- **Work instructions**: The required output is the exact sequence of lines from the line holding "This is the" to the end of the records, inclusive.

- **Input material**:

■ ■ ■ ■

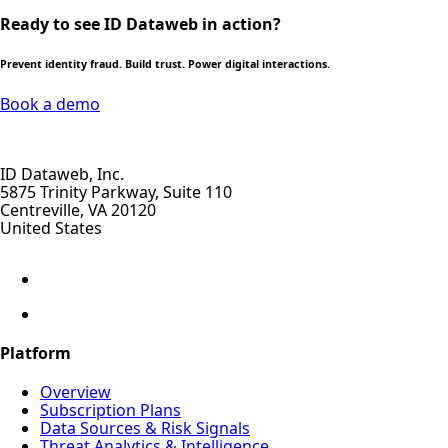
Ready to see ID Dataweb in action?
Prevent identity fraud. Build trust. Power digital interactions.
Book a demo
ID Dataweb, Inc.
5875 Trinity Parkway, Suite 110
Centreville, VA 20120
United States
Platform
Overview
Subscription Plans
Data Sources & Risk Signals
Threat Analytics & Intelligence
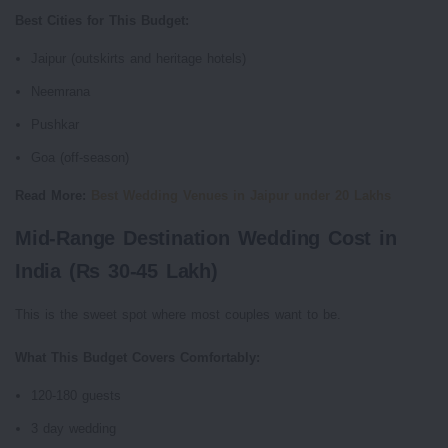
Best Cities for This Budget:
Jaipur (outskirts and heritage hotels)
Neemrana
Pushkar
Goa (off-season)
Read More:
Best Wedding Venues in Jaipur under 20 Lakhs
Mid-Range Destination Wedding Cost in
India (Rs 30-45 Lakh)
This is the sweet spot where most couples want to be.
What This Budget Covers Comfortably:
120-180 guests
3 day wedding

■ ■ ■ ■

- **Task answer**:
This is the sweet spot where most couples want to be.
What This Budget Covers Comfortably:
120-180 guests
3 day wedding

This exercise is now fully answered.